Scientists reconstruct colors of an ancient snake while it was alive

Using a sophisticated scanning technology, scientists have found what might have been the colors of the skin of an ancient snake, discovered in a colorless fossil. Preserved as a fossil, the 10-million-year-old snake doesn’t have a head. It would have been green colored along with black or brown blotches, and pale on inside.

The study, which appeared on March 31 in the journal Current Biology, reported that the description is similar to some of the present day snakes that belong to the same family.
In a statement, study lead author Maria McNamara, a paleobiologist at University College Cork said, “When you get fossil tissues preserved with this kind of detail, you're just gobsmacked when you're looking at it under the microscope. I was astounded. You almost can't believe what you're seeing”.

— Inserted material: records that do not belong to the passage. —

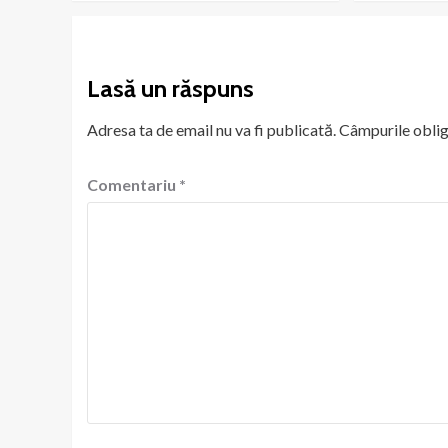
Lasă un răspuns
Adresa ta de email nu va fi publicată.
Câmpurile oblig
Comentariu
*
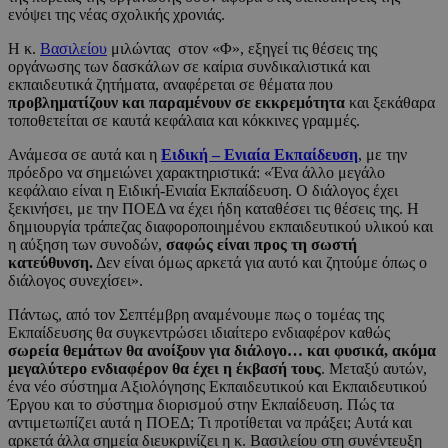
ενόψει της νέας σχολικής χρονιάς.
Η κ.
Βασιλείου
μιλώντας στον «Φ», εξηγεί τις θέσεις της
οργάνωσης των δασκάλων σε καίρια συνδικαλιστικά και
εκπαιδευτικά ζητήματα, αναφέρεται σε θέματα που
προβληματίζουν και παραμένουν σε εκκρεμότητα
και ξεκάθαρα
τοποθετείται σε καυτά κεφάλαια και κόκκινες γραμμές.
Ανάμεσα σε αυτά και η
Ειδική – Ενιαία Εκπαίδευση
, με την
πρόεδρο να σημειώνει χαρακτηριστικά: «Ένα άλλο μεγάλο
κεφάλαιο είναι η Ειδική-Ενιαία Εκπαίδευση. Ο διάλογος έχει
ξεκινήσει, με την ΠΟΕΔ να έχει ήδη καταθέσει τις θέσεις της. Η
δημιουργία τράπεζας διαφοροποιημένου εκπαιδευτικού υλικού και
η αύξηση των συνοδών,
σαφώς είναι προς τη σωστή
κατεύθυνση.
Δεν είναι όμως αρκετά για αυτό και ζητούμε όπως ο
διάλογος συνεχίσει».
Πάντως, από τον Σεπτέμβρη αναμένουμε πως ο τομέας της
Εκπαίδευσης θα συγκεντρώσει ιδιαίτερο ενδιαφέρον καθώς
σωρεία θεμάτων θα ανοίξουν για διάλογο… και φυσικά, ακόμα
μεγαλύτερο ενδιαφέρον θα έχει η έκβασή τους
. Μεταξύ αυτών,
ένα νέο σύστημα Αξιολόγησης Εκπαιδευτικού και Εκπαιδευτικού
Έργου και το σύστημα διορισμού στην Εκπαίδευση. Πώς τα
αντιμετωπίζει αυτά η ΠΟΕΔ; Τι προτίθεται να πράξει; Αυτά και
αρκετά άλλα σημεία διευκρινίζει η κ. Βασιλείου στη συνέντευξη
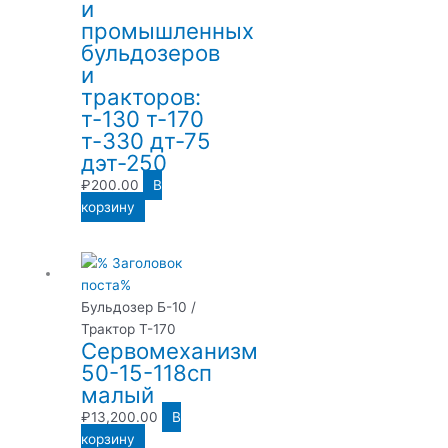
и
промышленных
бульдозеров
и
тракторов:
т-130 т-170
т-330 дт-75
дэт-250
₽
200.00
В
корзину
Бульдозер Б-10 /
Трактор Т-170
Сервомеханизм
50-15-118сп
малый
₽
13,200.00
В
корзину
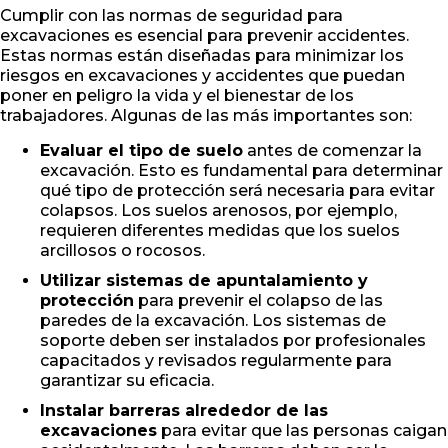
Cumplir con las normas de seguridad para
excavaciones es esencial para prevenir accidentes.
Estas normas están diseñadas para minimizar los
riesgos en excavaciones y accidentes que puedan
poner en peligro la vida y el bienestar de los
trabajadores. Algunas de las más importantes son:
Evaluar el tipo de suelo
antes de comenzar la
excavación. Esto es fundamental para determinar
qué tipo de protección será necesaria para evitar
colapsos. Los suelos arenosos, por ejemplo,
requieren diferentes medidas que los suelos
arcillosos o rocosos.
Utilizar sistemas de apuntalamiento y
protección
para prevenir el colapso de las
paredes de la excavación. Los sistemas de
soporte deben ser instalados por profesionales
capacitados y revisados regularmente para
garantizar su eficacia.
Instalar barreras alrededor de las
excavaciones
para evitar que las personas caigan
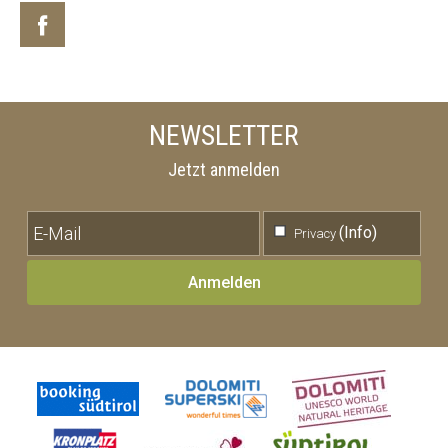
NEWSLETTER
Jetzt anmelden
(Info)
Privacy
Anmelden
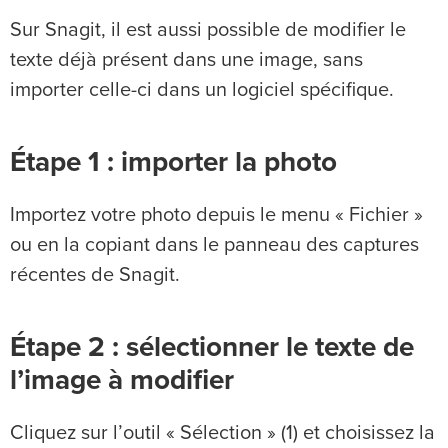
Sur Snagit, il est aussi possible de modifier le
texte déjà présent dans une image, sans
importer celle-ci dans un logiciel spécifique.
Étape 1 : importer la photo
Importez votre photo depuis le menu « Fichier »
ou en la copiant dans le panneau des captures
récentes de Snagit.
Étape 2 : sélectionner le texte de
l’image à modifier
Cliquez sur l’outil « Sélection » (1) et choisissez la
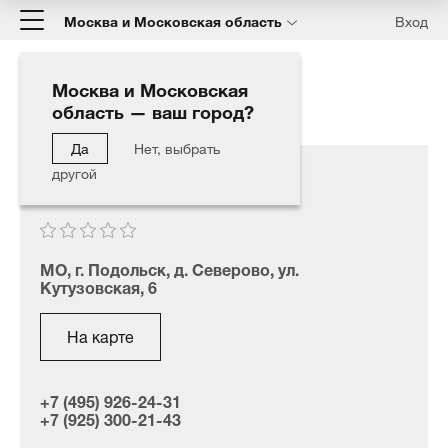
Москва и Московская область
Вход
Москва и Московская
область — ваш город?
Главная
Наши дилеры
Комета
Да
Нет, выбрать
другой
Комета
МО, г. Подольск, д. Северово, ул.
Кутузовская, 6
На карте
+7 (495) 926-24-31
+7 (925) 300-21-43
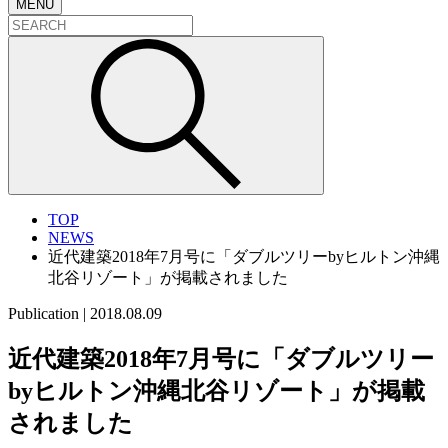
MENU
TOP
NEWS
近代建築2018年7月号に「ダブルツリーbyヒルトン沖縄
北谷リゾート」が掲載されました
Publication
|
2018.08.09
近代建築2018年7月号に「ダブルツリー
byヒルトン沖縄北谷リゾート」が掲載
されました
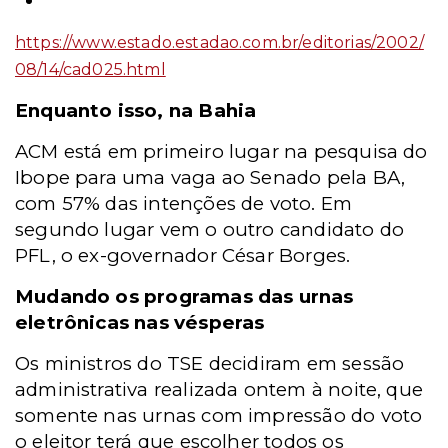
https://www.estado.estadao.com.br/editorias/2002/
08/14/cad025.html
Enquanto isso, na Bahia
ACM está em primeiro lugar na pesquisa do
Ibope para uma vaga ao Senado pela BA,
com 57% das intenções de voto. Em
segundo lugar vem o outro candidato do
PFL, o ex-governador César Borges.
Mudando os programas das urnas
eletrônicas nas vésperas
Os ministros do TSE decidiram em sessão
administrativa realizada ontem à noite, que
somente nas urnas com impressão do voto
o eleitor terá que escolher todos os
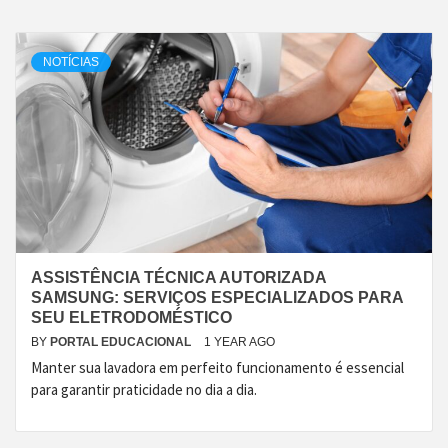
NOTÍCIAS
ASSISTÊNCIA TÉCNICA AUTORIZADA
SAMSUNG: SERVIÇOS ESPECIALIZADOS PARA
SEU ELETRODOMÉSTICO
BY
PORTAL EDUCACIONAL
1 YEAR AGO
Manter sua lavadora em perfeito funcionamento é essencial
para garantir praticidade no dia a dia.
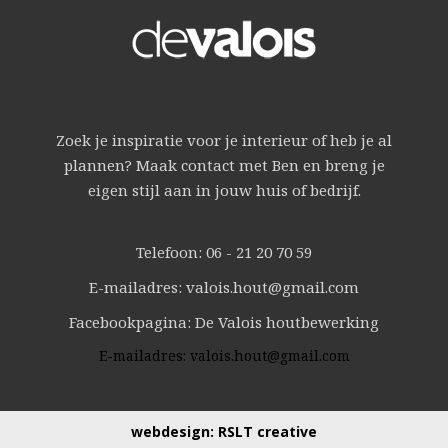
Zoek je inspiratie voor je interieur of heb je al
plannen? Maak contact met Ben en breng je
eigen stijl aan in jouw huis of bedrijf.
Telefoon: 06 - 21 20 70 59
E-mailadres: valois.hout@gmail.com
Facebookpagina: De Valois houtbewerking
E-mailadres:
valois.hout@gmail.com
webdesign:
RSLT creative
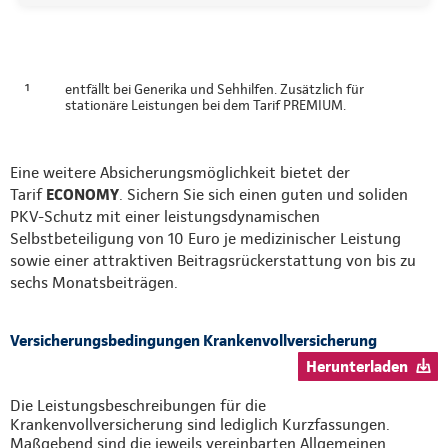
¹
entfällt bei Generika und Sehhilfen. Zusätzlich für
stationäre Leistungen bei dem Tarif PREMIUM.
Eine weitere Absicherungsmöglichkeit bietet der
Tarif
ECONOMY
. Sichern Sie sich einen guten und soliden
PKV-Schutz mit einer leistungsdynamischen
Selbstbeteiligung von 10 Euro je medizinischer Leistung
sowie einer attraktiven Beitragsrückerstattung von bis zu
sechs Monatsbeiträgen.
Versicherungsbedingungen Krankenvollversicherung
Herunterladen
Die Leistungsbeschreibungen für die
Krankenvollversicherung sind lediglich Kurzfassungen.
Maßgebend sind die jeweils vereinbarten Allgemeinen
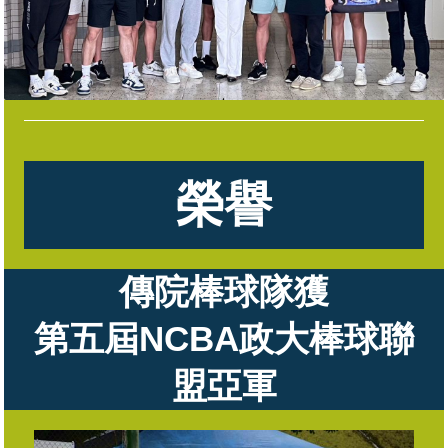
榮譽
傳院棒球隊獲
第五屆NCBA政大棒球聯
盟亞軍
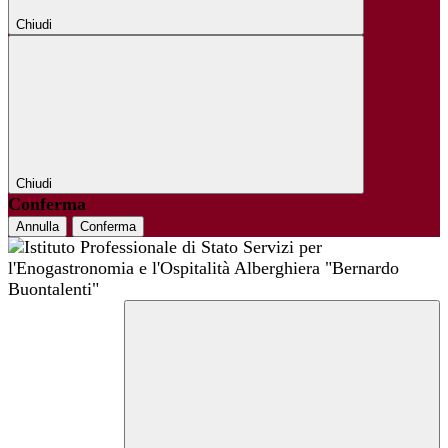
Chiudi
Chiudi
Conferma
Annulla
Conferma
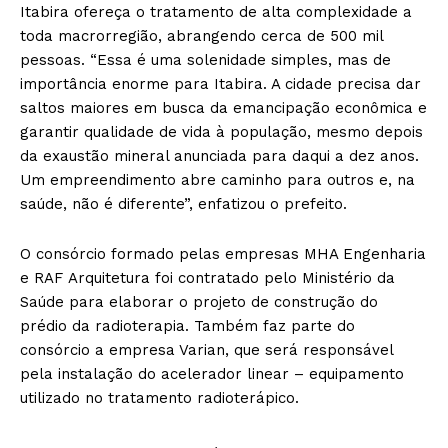
Itabira ofereça o tratamento de alta complexidade a
toda macrorregião, abrangendo cerca de 500 mil
pessoas. “Essa é uma solenidade simples, mas de
importância enorme para Itabira. A cidade precisa dar
saltos maiores em busca da emancipação econômica e
garantir qualidade de vida à população, mesmo depois
da exaustão mineral anunciada para daqui a dez anos.
Um empreendimento abre caminho para outros e, na
saúde, não é diferente”, enfatizou o prefeito.
O consórcio formado pelas empresas MHA Engenharia
e RAF Arquitetura foi contratado pelo Ministério da
Saúde para elaborar o projeto de construção do
prédio da radioterapia. Também faz parte do
consórcio a empresa Varian, que será responsável
pela instalação do acelerador linear – equipamento
utilizado no tratamento radioterápico.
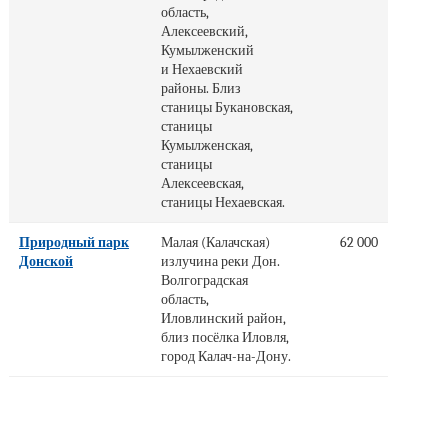
область,
Алексеевский,
Кумылженский
и Нехаевский
районы. Близ
станицы Букановская,
станицы
Кумылженская,
станицы
Алексеевская,
станицы Нехаевская.
Природный парк
Малая (Калачская)
62 000
Донской
излучина реки Дон.
Волгоградская
область,
Иловлинский район,
близ посёлка Иловля,
город Калач-на-Дону.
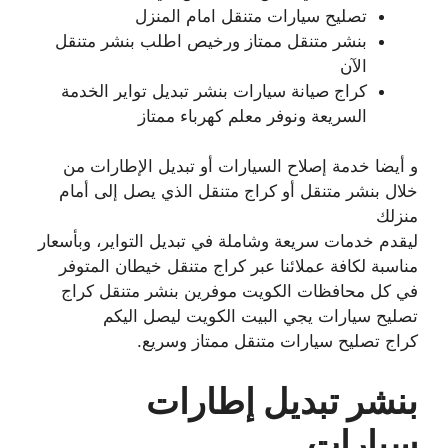
تصليح سيارات متنقل امام المنزل
بنشر متنقل ممتاز ورخيص اطلب بنشر متنقل
الآن
كراج صيانة سيارات بنشر تبديل تواير الخدمة
السريعة ونوفر معلم كهرباء ممتاز
و أيضا خدمة إصلاح السيارات أو تبديل الإطارات من
خلال بنشر متنقل أو كراج متنقل الذي يصل إلى أمام
منزلك
ليقدم خدمات سريعة وشاملة في تبديل التواير، وبأسعار
مناسبة لكافة عملائنا عبر كراج متنقل خيطان المتوفر
في كل محافظات الكويت موفرين بنشر متنقل كراج
تصليح سيارات يجي البيت الكويت ليصل اليكم
كراج تصليح سيارات متنقل ممتاز وسريع.
بنشر تبديل إطارات
سيارات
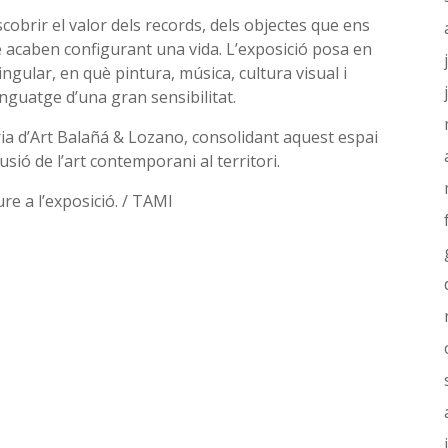
cobrir el valor dels records, dels objectes que ens
 acaben configurant una vida. L’exposició posa en
singular, en què pintura, música, cultura visual i
nguatge d’una gran sensibilitat.
ria d’Art Balañá & Lozano, consolidant aquest espai
sió de l’art contemporani al territori.
e a l’exposició. / TAMI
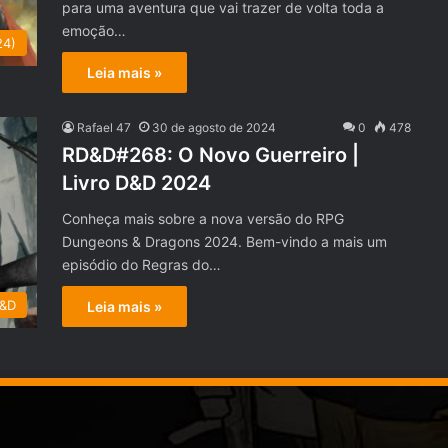
para uma aventura que vai trazer de volta toda a
emoção…
24)
Leia mais »
Rafael 47
30 de agosto de 2024
0
478
RD&D#268: O Novo Guerreiro |
Livro D&D 2024
Conheça mais sobre a nova versão do RPG
Dungeons & Dragons 2024. Bem-vindo a mais um
episódio do Regras do…
D&D
Leia mais »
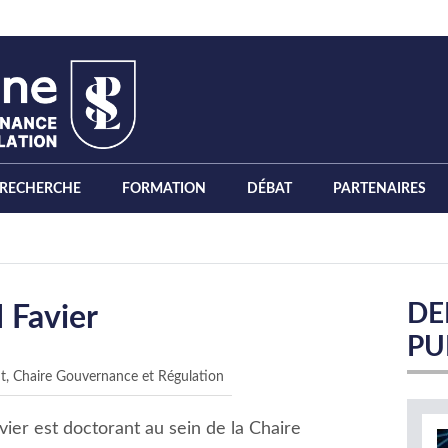
RECHERCHE
FORMATION
DÉBAT
PARTENAIRES
DE
 Favier
PU
t, Chaire Gouvernance et Régulation
vier est doctorant au sein de la Chaire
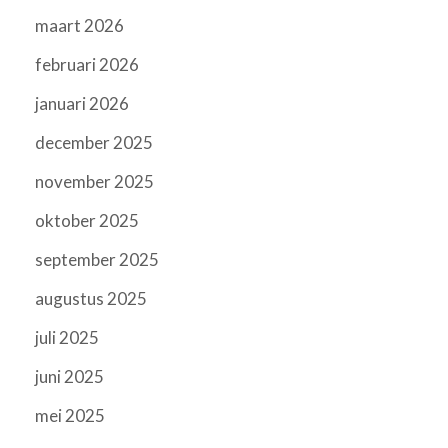
maart 2026
februari 2026
januari 2026
december 2025
november 2025
oktober 2025
september 2025
augustus 2025
juli 2025
juni 2025
mei 2025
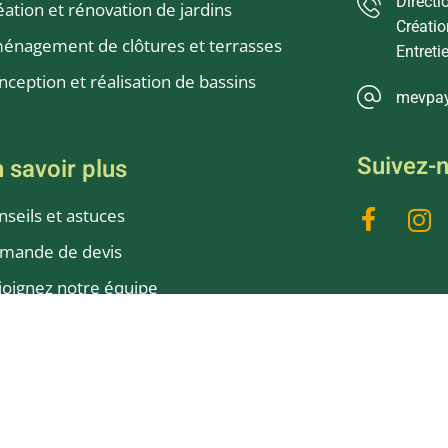
Directi
éation et rénovation de jardins
Créatio
énagement de clôtures et terrasses
Entreti
nception et réalisation de bassins
mevpa
Suivez-
 savoir plus
nseils et astuces
mande de devis
joignez notre équipe
s clients
édit d’impôts
ire aux questions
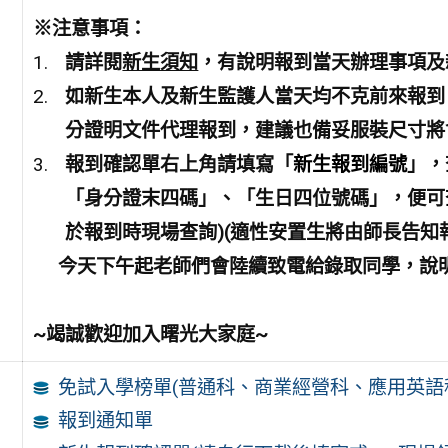
※
注意事項：
請詳閱
新生須知
，有說明報到當天辦理事項及
如新生本人及新生監護人當天均不克前來報到
分證明文件代理報到，建議也備妥服裝尺寸將
報到確認單右上角請填寫「
新生報到編號
」，
「身分證末四碼」、「生日四位號碼」，便可
於報到時現場查詢)(適性安置生將由師長告知
今天下午起老師們會陸續致電給錄取同學，說
~竭誠歡迎加入曙光大家庭~
免試入學榜單(普通科、商業經營科、應用英語
報到通知單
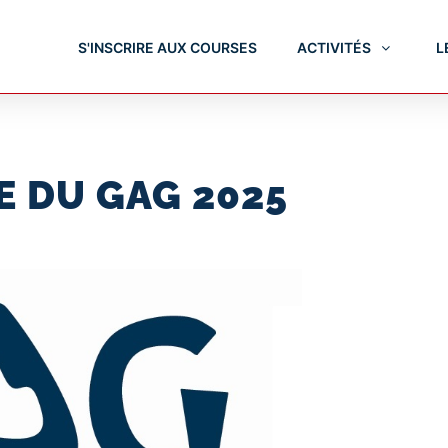
S'INSCRIRE AUX COURSES
ACTIVITÉS
L
 DU GAG 2025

The study concluded that the coloring of the snake would have helped it in hiding, and it was probably active in the day.

With the help of a powerful scanning electron microscope, scientists analyzed the snake’s chromatophores, the cells that are responsible for coloring. Then, they used what all they already knew regarding living snakes to detect the colors this snake would have had on its scaly skin.

McNamara said that it is for the first time that they have come to know that mineralized tissues can preserve color evidence.

Scientists firstly found this fossil in Spain in the early 20th century. It belongs to the collection at the Dinopolis museum in Teruel, Spain.

The study has asked for seeking other specimens that are preserved in the same material, calcium phosphate, which then may be studied in a similar way for the detection of actual colors of a few ancient creatures.